Records for processing =

Content starts

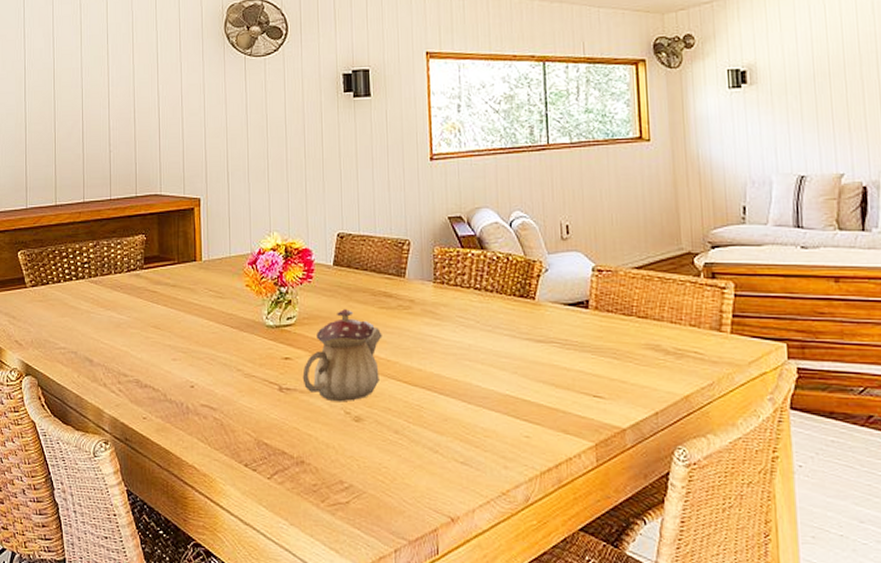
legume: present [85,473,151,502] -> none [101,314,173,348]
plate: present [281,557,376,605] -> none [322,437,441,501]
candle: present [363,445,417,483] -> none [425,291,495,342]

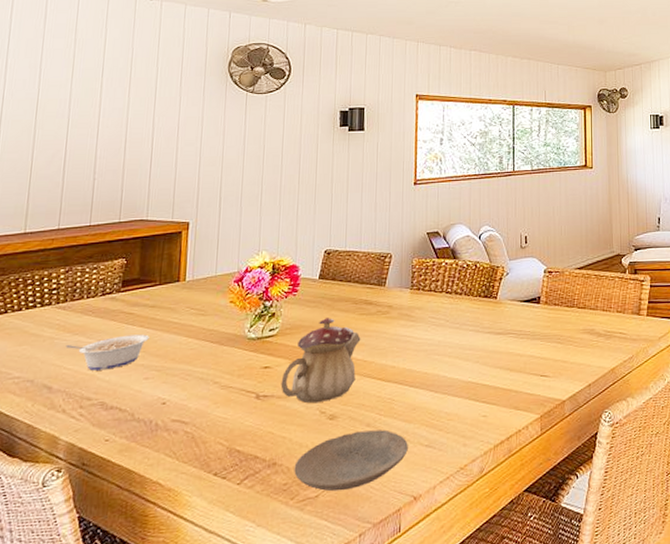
legume: none [101,314,173,348] -> present [65,334,149,371]
plate: none [322,437,441,501] -> present [294,429,408,492]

Content ends

Aim of the exercise = The entries above must be restated exactly in the answer, and the pictures left out.

Answer to the problem =
legume: present [85,473,151,502] -> none [101,314,173,348]
plate: present [281,557,376,605] -> none [322,437,441,501]
candle: present [363,445,417,483] -> none [425,291,495,342]

legume: none [101,314,173,348] -> present [65,334,149,371]
plate: none [322,437,441,501] -> present [294,429,408,492]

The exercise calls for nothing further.